Disease-only compensation provides payment only for workers who are injured as a result of an occupational disease, while impairment-only compensation provides payment for workers who are temporarily impaired from doing their jobs. For example, a worker may have difficulty walking due to arthritis and require assistance with getting into and out of bed; this impairment would not, therefore, be considered a condition that caused the injury. Similarly, a worker may have difficulty working because of a mental illness that causes him to be unable to concentrate on his job; however, if this illness were found to be true, the worker would not be eligible to recover benefits under disability. Residual income or residuals are benefits that are paid to an injured worker for a pre-determined period of time, after which the payments cease. (Employers are not required to pay these benefits.) Look for more facts about lawyers at https://www.encyclopedia.com/social-sciences-and-law/law/law-divisions-and-codes/lawyer.

 

Like many other types of insurance, there are many differences between employers and workers' compensation. An employer cannot use workers' compensation against an employee who has used illegal methods to earn a wage or who has falsified information when filing for workers compensation. An employer is also not allowed to take advantage of an injured employee in order to get more money from him or her. Finally, an employer is not required to treat an injured worker any different from another injured employee.
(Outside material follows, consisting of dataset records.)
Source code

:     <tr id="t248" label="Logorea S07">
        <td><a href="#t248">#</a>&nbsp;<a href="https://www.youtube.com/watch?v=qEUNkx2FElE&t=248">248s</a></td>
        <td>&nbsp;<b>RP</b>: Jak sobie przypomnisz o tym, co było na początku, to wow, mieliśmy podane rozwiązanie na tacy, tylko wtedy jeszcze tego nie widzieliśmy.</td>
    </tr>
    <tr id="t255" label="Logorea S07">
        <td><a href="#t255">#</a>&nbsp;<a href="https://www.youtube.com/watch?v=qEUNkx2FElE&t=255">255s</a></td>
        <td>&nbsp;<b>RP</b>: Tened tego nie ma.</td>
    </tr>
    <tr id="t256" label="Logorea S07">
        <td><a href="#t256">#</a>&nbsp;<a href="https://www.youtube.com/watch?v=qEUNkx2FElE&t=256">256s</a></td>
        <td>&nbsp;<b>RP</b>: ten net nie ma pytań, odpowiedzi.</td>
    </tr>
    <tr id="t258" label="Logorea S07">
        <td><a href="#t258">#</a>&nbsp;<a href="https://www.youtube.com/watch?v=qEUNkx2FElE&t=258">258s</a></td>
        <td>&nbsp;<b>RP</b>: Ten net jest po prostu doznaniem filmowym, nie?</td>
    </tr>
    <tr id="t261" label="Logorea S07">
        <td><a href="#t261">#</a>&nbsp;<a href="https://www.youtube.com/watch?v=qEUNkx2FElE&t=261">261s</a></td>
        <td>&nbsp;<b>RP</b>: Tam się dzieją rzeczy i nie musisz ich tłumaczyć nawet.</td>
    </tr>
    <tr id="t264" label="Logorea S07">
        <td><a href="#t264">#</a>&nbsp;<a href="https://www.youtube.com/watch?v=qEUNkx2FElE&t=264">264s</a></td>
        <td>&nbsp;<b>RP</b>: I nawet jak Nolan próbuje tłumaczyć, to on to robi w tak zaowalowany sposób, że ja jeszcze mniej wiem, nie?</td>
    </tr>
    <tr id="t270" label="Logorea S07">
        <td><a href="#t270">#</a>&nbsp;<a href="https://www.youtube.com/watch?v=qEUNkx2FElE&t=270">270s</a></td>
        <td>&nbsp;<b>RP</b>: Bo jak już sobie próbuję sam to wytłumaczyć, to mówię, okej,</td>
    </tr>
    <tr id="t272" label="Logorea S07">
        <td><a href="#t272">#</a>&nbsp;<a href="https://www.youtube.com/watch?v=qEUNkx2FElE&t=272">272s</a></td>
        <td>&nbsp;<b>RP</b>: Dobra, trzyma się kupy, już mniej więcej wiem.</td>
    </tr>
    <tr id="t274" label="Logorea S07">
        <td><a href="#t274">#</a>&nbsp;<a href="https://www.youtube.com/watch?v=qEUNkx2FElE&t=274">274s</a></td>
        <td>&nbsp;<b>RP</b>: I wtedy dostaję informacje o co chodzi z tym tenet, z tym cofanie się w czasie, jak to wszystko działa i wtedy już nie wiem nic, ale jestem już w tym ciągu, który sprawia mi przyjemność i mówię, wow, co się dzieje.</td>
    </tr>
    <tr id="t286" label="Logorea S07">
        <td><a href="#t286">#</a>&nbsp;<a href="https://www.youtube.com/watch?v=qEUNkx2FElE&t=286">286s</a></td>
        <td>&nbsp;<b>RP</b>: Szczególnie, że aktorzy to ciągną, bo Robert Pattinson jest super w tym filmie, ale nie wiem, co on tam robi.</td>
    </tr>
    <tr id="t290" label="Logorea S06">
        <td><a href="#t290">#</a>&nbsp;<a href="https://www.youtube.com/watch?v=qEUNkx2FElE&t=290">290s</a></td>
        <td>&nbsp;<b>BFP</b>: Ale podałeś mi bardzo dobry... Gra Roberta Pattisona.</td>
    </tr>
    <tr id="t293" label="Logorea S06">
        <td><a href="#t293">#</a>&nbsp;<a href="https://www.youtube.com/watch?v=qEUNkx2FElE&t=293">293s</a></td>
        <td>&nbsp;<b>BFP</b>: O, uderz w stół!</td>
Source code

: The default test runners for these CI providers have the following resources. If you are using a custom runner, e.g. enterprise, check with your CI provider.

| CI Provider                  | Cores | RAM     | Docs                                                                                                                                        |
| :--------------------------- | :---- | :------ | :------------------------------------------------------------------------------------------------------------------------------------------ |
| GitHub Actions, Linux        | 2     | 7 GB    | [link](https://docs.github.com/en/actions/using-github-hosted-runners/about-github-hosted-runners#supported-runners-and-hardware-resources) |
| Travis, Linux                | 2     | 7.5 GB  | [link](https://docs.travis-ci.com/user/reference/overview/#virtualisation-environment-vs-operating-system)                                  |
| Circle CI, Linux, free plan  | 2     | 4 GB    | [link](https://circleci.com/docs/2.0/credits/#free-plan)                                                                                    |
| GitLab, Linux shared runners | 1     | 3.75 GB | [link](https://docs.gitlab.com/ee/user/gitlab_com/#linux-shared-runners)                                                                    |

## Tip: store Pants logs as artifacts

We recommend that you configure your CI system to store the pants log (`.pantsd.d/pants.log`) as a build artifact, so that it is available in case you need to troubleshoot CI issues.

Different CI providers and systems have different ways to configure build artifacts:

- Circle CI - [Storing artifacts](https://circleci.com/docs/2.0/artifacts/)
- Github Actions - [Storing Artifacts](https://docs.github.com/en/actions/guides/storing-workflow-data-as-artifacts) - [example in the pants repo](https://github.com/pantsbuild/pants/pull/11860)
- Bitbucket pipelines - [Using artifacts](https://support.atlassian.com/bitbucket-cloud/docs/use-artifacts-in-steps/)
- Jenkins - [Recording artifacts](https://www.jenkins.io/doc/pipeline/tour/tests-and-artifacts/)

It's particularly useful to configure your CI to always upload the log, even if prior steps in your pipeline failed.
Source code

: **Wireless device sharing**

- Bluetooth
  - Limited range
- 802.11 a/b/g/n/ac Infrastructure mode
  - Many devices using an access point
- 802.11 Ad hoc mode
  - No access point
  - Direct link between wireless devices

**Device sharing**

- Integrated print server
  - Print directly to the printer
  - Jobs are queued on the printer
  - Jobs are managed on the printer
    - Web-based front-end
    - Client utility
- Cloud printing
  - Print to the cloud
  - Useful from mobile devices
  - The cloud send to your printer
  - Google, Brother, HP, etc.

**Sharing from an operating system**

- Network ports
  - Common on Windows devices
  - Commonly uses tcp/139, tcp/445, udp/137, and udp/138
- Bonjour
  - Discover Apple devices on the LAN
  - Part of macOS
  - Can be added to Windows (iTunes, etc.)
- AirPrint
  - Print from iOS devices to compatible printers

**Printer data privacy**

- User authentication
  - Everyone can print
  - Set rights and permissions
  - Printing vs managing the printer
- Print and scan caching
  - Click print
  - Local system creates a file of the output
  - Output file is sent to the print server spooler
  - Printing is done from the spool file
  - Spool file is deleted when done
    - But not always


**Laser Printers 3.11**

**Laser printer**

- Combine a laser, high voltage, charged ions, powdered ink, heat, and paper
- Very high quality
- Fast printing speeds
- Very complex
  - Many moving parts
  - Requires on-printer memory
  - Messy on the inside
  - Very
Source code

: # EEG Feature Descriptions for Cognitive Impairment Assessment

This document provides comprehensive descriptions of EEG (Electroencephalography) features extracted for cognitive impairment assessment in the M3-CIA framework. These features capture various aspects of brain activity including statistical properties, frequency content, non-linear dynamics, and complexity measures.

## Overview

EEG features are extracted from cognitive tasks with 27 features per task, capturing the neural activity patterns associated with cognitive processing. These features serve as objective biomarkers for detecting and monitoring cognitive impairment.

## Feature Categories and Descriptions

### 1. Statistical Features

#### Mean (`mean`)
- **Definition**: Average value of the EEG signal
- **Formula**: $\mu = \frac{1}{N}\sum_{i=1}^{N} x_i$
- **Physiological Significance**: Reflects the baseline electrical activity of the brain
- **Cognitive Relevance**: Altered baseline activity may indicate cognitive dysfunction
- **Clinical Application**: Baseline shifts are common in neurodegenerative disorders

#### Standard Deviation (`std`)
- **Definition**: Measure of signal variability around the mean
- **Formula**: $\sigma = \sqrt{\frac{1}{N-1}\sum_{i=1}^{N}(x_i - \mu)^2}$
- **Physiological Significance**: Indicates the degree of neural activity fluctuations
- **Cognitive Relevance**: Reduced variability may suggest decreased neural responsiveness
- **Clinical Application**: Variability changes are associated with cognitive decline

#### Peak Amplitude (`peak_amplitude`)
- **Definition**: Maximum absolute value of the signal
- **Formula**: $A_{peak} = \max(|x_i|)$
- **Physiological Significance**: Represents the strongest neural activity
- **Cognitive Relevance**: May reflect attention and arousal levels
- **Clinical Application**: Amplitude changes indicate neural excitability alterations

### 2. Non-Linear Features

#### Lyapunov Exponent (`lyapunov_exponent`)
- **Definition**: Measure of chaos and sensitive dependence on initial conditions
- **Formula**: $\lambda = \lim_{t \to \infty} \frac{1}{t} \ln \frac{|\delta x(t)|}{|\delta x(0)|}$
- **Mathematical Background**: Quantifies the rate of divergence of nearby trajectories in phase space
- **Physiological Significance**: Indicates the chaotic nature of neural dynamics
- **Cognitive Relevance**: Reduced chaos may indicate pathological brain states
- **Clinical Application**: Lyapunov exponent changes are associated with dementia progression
Consult John Fagan to know more!

 

The main article continues below. This article is intended to provide general information regarding workers' compensation laws. It is not legal advice and is not intended to resolve any legal disputes. If you need more legal information or if you feel that you've been wronged by a worker's compensation case, please consult a lawyer from this page. The opinions expressed in this article are the opinion of the author, and they are not necessarily verified by a legal expert.